Bugün aynı oyunla tekrar karşı karşıyayız. Aslında Moğol isimli akademisyenimizin (!) bu çıkışını, dünkü kafatasçılığın bugünkü “versiyonu” olarak okumamız gerekiyor. Çünkü, siz ister “Anadolu’da Türk yoktur”u ispatlamak için, ister “Anadolu Türktür” tezini ispatlamak için genlere (gen haritalarına) müracaat ettiğinizde yaptığınız şey, dün kafatası ölçerek yapılan şeyden asla farklı olmayacaktır. Antropolojinin arkasına sığınarak, yaptığınız işi “bilimsel bir araştırma(!)” olarak takdim etmeniz, asla samimi ve gerçekçi değildir.
Aslında ortaya atılan iddianın gerçek olup olmadığının hiçbir önemi ve değeri de yoktur. Çünkü bir insanın aidiyetini ve mensubiyetini, genetik yapısı değil, zihni yapısı tayin eder. İşte onun için, Don ile Volga nehirlerini bir kanalla birleştirerek, keşiflerle değişen dünya ticaret yollarını tekrar Türk Osmanlı devletinin denetimine almaya ve yine aynı nedenlerle, Akdeniz’le Kızıldenizi bir kanalla birleştirmeye çalışan Sokollu Mehmet Paşa Türk, buna karşılık “Vatanım ruyi-zemin, milletim nev-i beşer” diyen Tevfik Fikret ise Türk değildir.

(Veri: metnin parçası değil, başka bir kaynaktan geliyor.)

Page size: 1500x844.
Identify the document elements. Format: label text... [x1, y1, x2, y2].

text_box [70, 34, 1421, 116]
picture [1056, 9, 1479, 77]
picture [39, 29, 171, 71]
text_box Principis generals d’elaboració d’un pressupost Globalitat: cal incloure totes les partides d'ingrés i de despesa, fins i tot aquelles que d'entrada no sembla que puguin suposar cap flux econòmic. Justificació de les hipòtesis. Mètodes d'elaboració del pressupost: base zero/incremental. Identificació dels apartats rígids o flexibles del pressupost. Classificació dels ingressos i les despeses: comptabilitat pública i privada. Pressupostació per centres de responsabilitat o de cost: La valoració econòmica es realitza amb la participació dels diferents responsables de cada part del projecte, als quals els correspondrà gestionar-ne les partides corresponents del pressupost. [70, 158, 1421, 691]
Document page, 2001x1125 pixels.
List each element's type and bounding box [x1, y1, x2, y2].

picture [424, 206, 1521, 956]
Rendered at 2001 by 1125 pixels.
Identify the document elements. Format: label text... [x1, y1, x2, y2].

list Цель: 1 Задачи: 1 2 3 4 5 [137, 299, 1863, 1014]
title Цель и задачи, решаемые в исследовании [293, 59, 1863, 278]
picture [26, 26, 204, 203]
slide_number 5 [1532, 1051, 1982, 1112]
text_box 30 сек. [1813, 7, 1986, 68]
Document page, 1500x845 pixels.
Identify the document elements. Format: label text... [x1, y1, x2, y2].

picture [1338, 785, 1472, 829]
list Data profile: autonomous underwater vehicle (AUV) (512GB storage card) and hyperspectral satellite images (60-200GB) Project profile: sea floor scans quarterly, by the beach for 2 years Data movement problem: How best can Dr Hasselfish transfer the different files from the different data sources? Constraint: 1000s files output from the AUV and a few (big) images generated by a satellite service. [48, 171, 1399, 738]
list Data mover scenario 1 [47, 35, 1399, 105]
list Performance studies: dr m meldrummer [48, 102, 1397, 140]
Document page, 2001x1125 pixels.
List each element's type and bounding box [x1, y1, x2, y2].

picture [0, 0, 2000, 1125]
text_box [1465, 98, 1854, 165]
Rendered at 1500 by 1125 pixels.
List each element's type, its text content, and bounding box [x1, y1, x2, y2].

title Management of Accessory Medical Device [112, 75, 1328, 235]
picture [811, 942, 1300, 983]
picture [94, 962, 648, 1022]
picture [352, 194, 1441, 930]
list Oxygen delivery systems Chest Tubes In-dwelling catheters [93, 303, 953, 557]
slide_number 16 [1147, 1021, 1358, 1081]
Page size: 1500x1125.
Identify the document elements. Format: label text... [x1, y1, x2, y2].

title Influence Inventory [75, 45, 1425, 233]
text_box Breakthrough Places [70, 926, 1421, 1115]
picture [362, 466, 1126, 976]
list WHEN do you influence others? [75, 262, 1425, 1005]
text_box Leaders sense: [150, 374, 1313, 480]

Dolayısıyla, gazetede yer alan fotoğraf ile aslında bize çok şey anlatan bu Moğol isimli akademisyenimiz de hiç şüphesiz kendisini nasıl tanımlıyorsa ve kabul ediyorsa odur. Ayrıca kökenini öğrenmek için, genlerini araştırmaya girişerek yorulmasına hiç gerek de yoktur.
Öteden beri, istisnaları tabii ki bulunmakla beraber, adında veya soyadında aşırı Türk vurgusu bulunan kişiler bende hep bir ihtiyat hissi uyandırmıştır. Çünkü benim yaşımda olanlar, gençlik dönemlerimizde yasal/yasadışı tüm sol yapılanmaların içinde ve üst noktalarında, adında veya soy adında veya her ikisinde, aşırı Türk vurgusu olan çok insan tanıdılar. Güncel bir örnek olarak ise okuyuculara, TBMM’nde grubu bulunan bir partinin eski genel başkanının soyadını hatırlatmak yeter sanırım.
Son söz: İnsan kendisini nasıl hissediyor ve nereye ait görüyorsa odur. Gerisi laf-ı güzaftır. Çünkü hepimiz Hz.Ademin çocuklarıyız; lakin bazılarımız Ebu Cehil oluyor, bazılarımız ise Ebubekir, bazılarımız Namık Kemal oluyor, bazılarımız Tevfik Fikret.